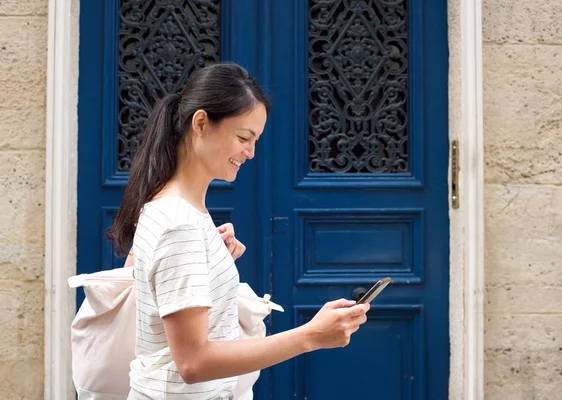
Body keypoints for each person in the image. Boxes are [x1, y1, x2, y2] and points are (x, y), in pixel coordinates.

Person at [107, 63, 370, 400]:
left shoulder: (167, 207)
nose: (251, 152)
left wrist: (206, 261)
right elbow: (193, 362)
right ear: (200, 123)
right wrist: (311, 336)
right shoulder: (180, 222)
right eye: (244, 137)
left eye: (255, 140)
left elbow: (144, 283)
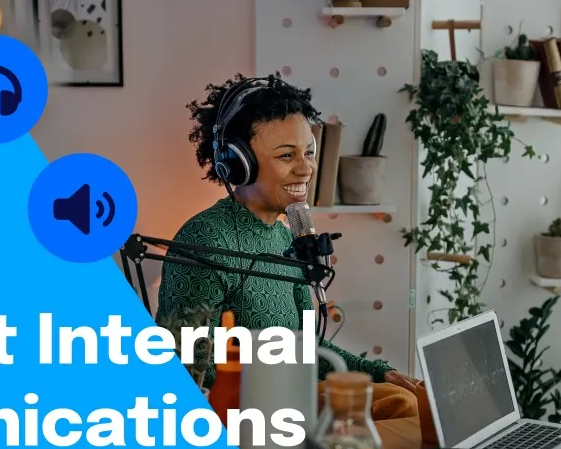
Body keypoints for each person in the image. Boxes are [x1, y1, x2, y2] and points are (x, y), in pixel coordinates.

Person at [156, 73, 423, 402]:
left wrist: (379, 373)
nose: (306, 169)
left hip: (292, 400)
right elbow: (188, 366)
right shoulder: (206, 239)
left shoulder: (287, 238)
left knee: (401, 399)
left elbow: (309, 344)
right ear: (240, 165)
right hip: (245, 420)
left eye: (308, 153)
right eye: (286, 156)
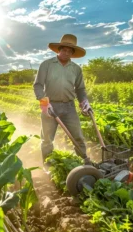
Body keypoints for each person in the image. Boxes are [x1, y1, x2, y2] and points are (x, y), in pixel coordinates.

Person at [33, 34, 93, 170]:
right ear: (58, 50)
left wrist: (84, 101)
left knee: (78, 137)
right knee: (47, 140)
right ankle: (48, 168)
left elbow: (80, 89)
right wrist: (43, 103)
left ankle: (84, 164)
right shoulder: (46, 65)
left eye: (69, 51)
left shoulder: (76, 69)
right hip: (50, 106)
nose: (66, 53)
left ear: (72, 53)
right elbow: (37, 85)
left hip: (69, 107)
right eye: (64, 50)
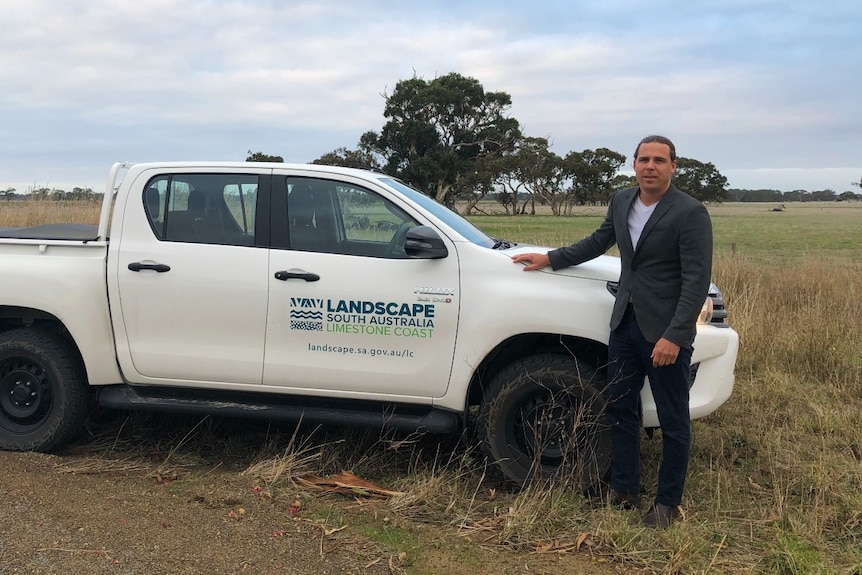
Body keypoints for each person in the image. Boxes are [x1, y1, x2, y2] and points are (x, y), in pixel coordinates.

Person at [512, 135, 713, 528]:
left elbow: (696, 281)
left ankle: (667, 503)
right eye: (643, 159)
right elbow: (598, 242)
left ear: (674, 166)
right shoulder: (623, 200)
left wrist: (675, 335)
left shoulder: (691, 213)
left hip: (665, 331)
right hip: (625, 324)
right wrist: (550, 258)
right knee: (621, 408)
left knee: (673, 419)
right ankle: (623, 490)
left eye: (659, 160)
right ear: (634, 164)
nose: (650, 166)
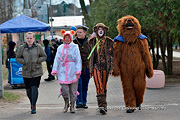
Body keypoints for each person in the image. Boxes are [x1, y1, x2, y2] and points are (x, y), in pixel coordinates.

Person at [51, 30, 82, 113]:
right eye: (66, 37)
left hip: (73, 70)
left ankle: (72, 106)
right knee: (65, 90)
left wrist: (78, 70)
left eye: (69, 37)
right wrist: (54, 69)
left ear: (71, 38)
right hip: (63, 70)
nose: (67, 39)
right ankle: (66, 103)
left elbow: (78, 59)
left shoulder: (75, 47)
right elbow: (56, 59)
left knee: (73, 91)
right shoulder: (60, 48)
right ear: (64, 38)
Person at [16, 32, 47, 114]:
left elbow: (44, 56)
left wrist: (38, 61)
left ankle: (33, 106)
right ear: (26, 39)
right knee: (28, 90)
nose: (29, 40)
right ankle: (31, 102)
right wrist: (24, 61)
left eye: (31, 38)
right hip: (26, 71)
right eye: (28, 38)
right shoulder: (22, 48)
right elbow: (18, 57)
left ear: (34, 39)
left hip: (36, 71)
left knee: (34, 87)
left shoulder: (38, 47)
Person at [88, 23, 114, 114]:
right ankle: (102, 106)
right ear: (96, 30)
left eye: (102, 29)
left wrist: (111, 68)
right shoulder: (92, 42)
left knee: (104, 87)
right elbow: (90, 57)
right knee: (99, 86)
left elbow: (112, 56)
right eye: (98, 29)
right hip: (96, 67)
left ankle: (103, 104)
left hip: (105, 68)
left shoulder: (109, 42)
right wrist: (90, 69)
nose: (100, 31)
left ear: (104, 30)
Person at [73, 25, 90, 109]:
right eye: (77, 32)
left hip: (87, 67)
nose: (78, 34)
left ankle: (84, 102)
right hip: (77, 68)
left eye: (80, 32)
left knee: (85, 85)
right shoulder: (74, 42)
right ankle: (78, 101)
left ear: (85, 33)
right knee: (78, 85)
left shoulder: (89, 42)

» **Work task**: Aside from the pictures, copy all of the entries exactly.

» **Answer box**:
Body keypoints for each person in the image. Boxes are [x1, y1, x2, y2] and points are (x, y), in pixel coordinates.

Person at [107, 63, 370, 400]:
left shoulder: (167, 207)
nose: (251, 152)
left wrist: (206, 261)
right elbow: (193, 362)
right ear: (200, 123)
right wrist: (311, 336)
right shoulder: (180, 222)
right eye: (244, 137)
left eye: (255, 140)
left elbow: (144, 283)
Body keypoints for each person in the image. Boxes are [x1, y1, x2, y2] and points are (x, y), in pixel coordinates.

Person at [156, 73, 423, 402]:
left wrist: (379, 373)
nose: (306, 169)
left hip: (292, 400)
right elbow: (188, 366)
right shoulder: (206, 239)
left shoulder: (287, 238)
left knee: (401, 399)
left elbow: (309, 344)
right ear: (240, 165)
right hip: (245, 420)
left eye: (308, 153)
right eye: (286, 156)
Body keypoints for each person in the image. Boxes are [x1, y1, x2, y2] and points are (x, y), in pixel coordinates.

Person at [33, 34, 93, 170]:
right ear: (58, 50)
left wrist: (84, 101)
left knee: (78, 137)
right knee: (47, 140)
right ankle: (48, 168)
left elbow: (80, 89)
right wrist: (43, 103)
left ankle: (84, 164)
right shoulder: (46, 65)
left eye: (69, 51)
left shoulder: (76, 69)
right hip: (50, 106)
nose: (66, 53)
left ear: (72, 53)
right elbow: (37, 85)
left hip: (69, 107)
right eye: (64, 50)
Body keypoints for each person in the image. Boxes are [x1, y1, x2, y2] and points are (x, y), in pixel coordinates.

Person at [512, 135, 713, 528]:
left elbow: (696, 281)
left ankle: (667, 503)
right eye: (643, 159)
right elbow: (598, 242)
left ear: (674, 166)
right shoulder: (623, 200)
left wrist: (675, 335)
left shoulder: (691, 213)
left hip: (665, 331)
right hip: (625, 324)
right wrist: (550, 258)
right knee: (621, 408)
left knee: (673, 419)
right ankle: (623, 490)
left eye: (659, 160)
right ear: (634, 164)
nose: (650, 166)
Body keypoints for each person in the image. Boxes are [x1, y1, x2, y2] and points are (x, y), in pixel coordinates.

Person at [51, 30, 82, 113]:
right eye: (66, 37)
left hip: (73, 70)
left ankle: (72, 106)
right knee: (65, 90)
left wrist: (78, 70)
left eye: (69, 37)
right wrist: (54, 69)
left ear: (71, 38)
right hip: (63, 70)
nose: (67, 39)
right ankle: (66, 103)
left elbow: (78, 59)
left shoulder: (75, 47)
right elbow: (56, 59)
left knee: (73, 91)
right shoulder: (60, 48)
right ear: (64, 38)
Person at [16, 32, 47, 114]:
left elbow: (44, 56)
left wrist: (38, 61)
left ankle: (33, 106)
right ear: (26, 39)
right knee: (28, 90)
nose: (29, 40)
right ankle: (31, 102)
right wrist: (24, 61)
left eye: (31, 38)
right hip: (26, 71)
right eye: (28, 38)
right shoulder: (22, 48)
right elbow: (18, 57)
left ear: (34, 39)
left hip: (36, 71)
left knee: (34, 87)
left shoulder: (38, 47)
Person at [88, 23, 114, 114]:
right ankle: (102, 106)
right ear: (96, 30)
left eye: (102, 29)
left wrist: (111, 68)
right shoulder: (92, 42)
left knee: (104, 87)
right elbow: (90, 57)
right knee: (99, 86)
left elbow: (112, 56)
right eye: (98, 29)
right hip: (96, 67)
left ankle: (103, 104)
left hip: (105, 68)
left shoulder: (109, 42)
right wrist: (90, 69)
nose: (100, 31)
left ear: (104, 30)
Person at [73, 25, 90, 109]:
right eye: (77, 32)
left hip: (87, 67)
nose: (78, 34)
left ankle: (84, 102)
right hip: (77, 68)
left eye: (80, 32)
left knee: (85, 85)
right shoulder: (74, 42)
right ankle: (78, 101)
left ear: (85, 33)
right knee: (78, 85)
left shoulder: (89, 42)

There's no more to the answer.